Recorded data
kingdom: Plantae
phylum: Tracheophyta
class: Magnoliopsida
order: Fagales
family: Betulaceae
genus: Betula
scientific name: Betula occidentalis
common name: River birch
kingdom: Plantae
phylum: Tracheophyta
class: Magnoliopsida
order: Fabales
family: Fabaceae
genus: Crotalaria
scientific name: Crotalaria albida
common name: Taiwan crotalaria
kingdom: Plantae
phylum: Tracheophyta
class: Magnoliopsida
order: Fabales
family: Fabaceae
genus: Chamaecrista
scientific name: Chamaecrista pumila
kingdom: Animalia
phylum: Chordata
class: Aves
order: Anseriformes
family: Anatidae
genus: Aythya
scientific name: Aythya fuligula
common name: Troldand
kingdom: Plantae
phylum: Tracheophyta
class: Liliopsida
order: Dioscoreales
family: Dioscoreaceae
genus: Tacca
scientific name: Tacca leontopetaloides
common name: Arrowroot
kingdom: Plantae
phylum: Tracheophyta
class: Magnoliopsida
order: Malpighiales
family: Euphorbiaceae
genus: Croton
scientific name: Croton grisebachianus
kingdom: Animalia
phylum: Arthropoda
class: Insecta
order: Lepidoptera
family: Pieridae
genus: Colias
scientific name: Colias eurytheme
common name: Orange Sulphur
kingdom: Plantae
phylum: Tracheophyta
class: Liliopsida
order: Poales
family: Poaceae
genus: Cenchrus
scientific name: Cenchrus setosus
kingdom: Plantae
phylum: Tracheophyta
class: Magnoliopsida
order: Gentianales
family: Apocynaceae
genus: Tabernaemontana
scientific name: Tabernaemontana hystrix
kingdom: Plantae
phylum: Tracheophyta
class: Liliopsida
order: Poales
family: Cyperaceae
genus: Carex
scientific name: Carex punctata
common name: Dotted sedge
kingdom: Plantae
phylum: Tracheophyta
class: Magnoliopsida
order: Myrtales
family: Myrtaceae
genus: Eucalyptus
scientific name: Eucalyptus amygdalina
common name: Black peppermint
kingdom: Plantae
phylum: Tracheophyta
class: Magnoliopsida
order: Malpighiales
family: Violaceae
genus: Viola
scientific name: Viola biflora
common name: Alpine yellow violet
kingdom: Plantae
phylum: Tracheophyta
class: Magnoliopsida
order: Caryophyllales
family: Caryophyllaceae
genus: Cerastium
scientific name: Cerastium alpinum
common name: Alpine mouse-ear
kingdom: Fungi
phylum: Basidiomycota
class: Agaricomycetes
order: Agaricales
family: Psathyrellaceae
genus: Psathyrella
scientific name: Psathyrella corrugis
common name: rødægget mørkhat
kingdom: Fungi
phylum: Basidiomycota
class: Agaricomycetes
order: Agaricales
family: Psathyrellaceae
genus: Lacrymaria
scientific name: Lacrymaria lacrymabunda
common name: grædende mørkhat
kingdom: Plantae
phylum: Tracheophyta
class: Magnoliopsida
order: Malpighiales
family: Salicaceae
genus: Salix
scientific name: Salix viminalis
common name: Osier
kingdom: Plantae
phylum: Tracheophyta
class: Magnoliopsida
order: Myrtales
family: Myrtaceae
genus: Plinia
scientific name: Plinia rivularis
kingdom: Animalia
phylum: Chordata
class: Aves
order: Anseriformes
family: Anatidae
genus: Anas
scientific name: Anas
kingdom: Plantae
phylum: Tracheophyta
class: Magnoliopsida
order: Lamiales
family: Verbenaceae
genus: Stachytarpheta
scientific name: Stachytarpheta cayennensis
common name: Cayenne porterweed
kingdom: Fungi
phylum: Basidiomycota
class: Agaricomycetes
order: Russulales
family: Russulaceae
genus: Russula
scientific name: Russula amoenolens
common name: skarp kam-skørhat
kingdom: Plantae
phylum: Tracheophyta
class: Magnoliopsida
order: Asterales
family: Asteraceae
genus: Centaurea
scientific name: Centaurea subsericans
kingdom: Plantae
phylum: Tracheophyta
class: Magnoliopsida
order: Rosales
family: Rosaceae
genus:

Given request >>
Output every line of the entries above, word for word and in the same order.

Task result >>
kingdom: Plantae
phylum: Tracheophyta
class: Magnoliopsida
order: Fagales
family: Betulaceae
genus: Betula
scientific name: Betula occidentalis
common name: River birch
kingdom: Plantae
phylum: Tracheophyta
class: Magnoliopsida
order: Fabales
family: Fabaceae
genus: Crotalaria
scientific name: Crotalaria albida
common name: Taiwan crotalaria
kingdom: Plantae
phylum: Tracheophyta
class: Magnoliopsida
order: Fabales
family: Fabaceae
genus: Chamaecrista
scientific name: Chamaecrista pumila
kingdom: Animalia
phylum: Chordata
class: Aves
order: Anseriformes
family: Anatidae
genus: Aythya
scientific name: Aythya fuligula
common name: Troldand
kingdom: Plantae
phylum: Tracheophyta
class: Liliopsida
order: Dioscoreales
family: Dioscoreaceae
genus: Tacca
scientific name: Tacca leontopetaloides
common name: Arrowroot
kingdom: Plantae
phylum: Tracheophyta
class: Magnoliopsida
order: Malpighiales
family: Euphorbiaceae
genus: Croton
scientific name: Croton grisebachianus
kingdom: Animalia
phylum: Arthropoda
class: Insecta
order: Lepidoptera
family: Pieridae
genus: Colias
scientific name: Colias eurytheme
common name: Orange Sulphur
kingdom: Plantae
phylum: Tracheophyta
class: Liliopsida
order: Poales
family: Poaceae
genus: Cenchrus
scientific name: Cenchrus setosus
kingdom: Plantae
phylum: Tracheophyta
class: Magnoliopsida
order: Gentianales
family: Apocynaceae
genus: Tabernaemontana
scientific name: Tabernaemontana hystrix
kingdom: Plantae
phylum: Tracheophyta
class: Liliopsida
order: Poales
family: Cyperaceae
genus: Carex
scientific name: Carex punctata
common name: Dotted sedge
kingdom: Plantae
phylum: Tracheophyta
class: Magnoliopsida
order: Myrtales
family: Myrtaceae
genus: Eucalyptus
scientific name: Eucalyptus amygdalina
common name: Black peppermint
kingdom: Plantae
phylum: Tracheophyta
class: Magnoliopsida
order: Malpighiales
family: Violaceae
genus: Viola
scientific name: Viola biflora
common name: Alpine yellow violet
kingdom: Plantae
phylum: Tracheophyta
class: Magnoliopsida
order: Caryophyllales
family: Caryophyllaceae
genus: Cerastium
scientific name: Cerastium alpinum
common name: Alpine mouse-ear
kingdom: Fungi
phylum: Basidiomycota
class: Agaricomycetes
order: Agaricales
family: Psathyrellaceae
genus: Psathyrella
scientific name: Psathyrella corrugis
common name: rødægget mørkhat
kingdom: Fungi
phylum: Basidiomycota
class: Agaricomycetes
order: Agaricales
family: Psathyrellaceae
genus: Lacrymaria
scientific name: Lacrymaria lacrymabunda
common name: grædende mørkhat
kingdom: Plantae
phylum: Tracheophyta
class: Magnoliopsida
order: Malpighiales
family: Salicaceae
genus: Salix
scientific name: Salix viminalis
common name: Osier
kingdom: Plantae
phylum: Tracheophyta
class: Magnoliopsida
order: Myrtales
family: Myrtaceae
genus: Plinia
scientific name: Plinia rivularis
kingdom: Animalia
phylum: Chordata
class: Aves
order: Anseriformes
family: Anatidae
genus: Anas
scientific name: Anas
kingdom: Plantae
phylum: Tracheophyta
class: Magnoliopsida
order: Lamiales
family: Verbenaceae
genus: Stachytarpheta
scientific name: Stachytarpheta cayennensis
common name: Cayenne porterweed
kingdom: Fungi
phylum: Basidiomycota
class: Agaricomycetes
order: Russulales
family: Russulaceae
genus: Russula
scientific name: Russula amoenolens
common name: skarp kam-skørhat
kingdom: Plantae
phylum: Tracheophyta
class: Magnoliopsida
order: Asterales
family: Asteraceae
genus: Centaurea
scientific name: Centaurea subsericans
kingdom: Plantae
phylum: Tracheophyta
class: Magnoliopsida
order: Rosales
family: Rosaceae
genus:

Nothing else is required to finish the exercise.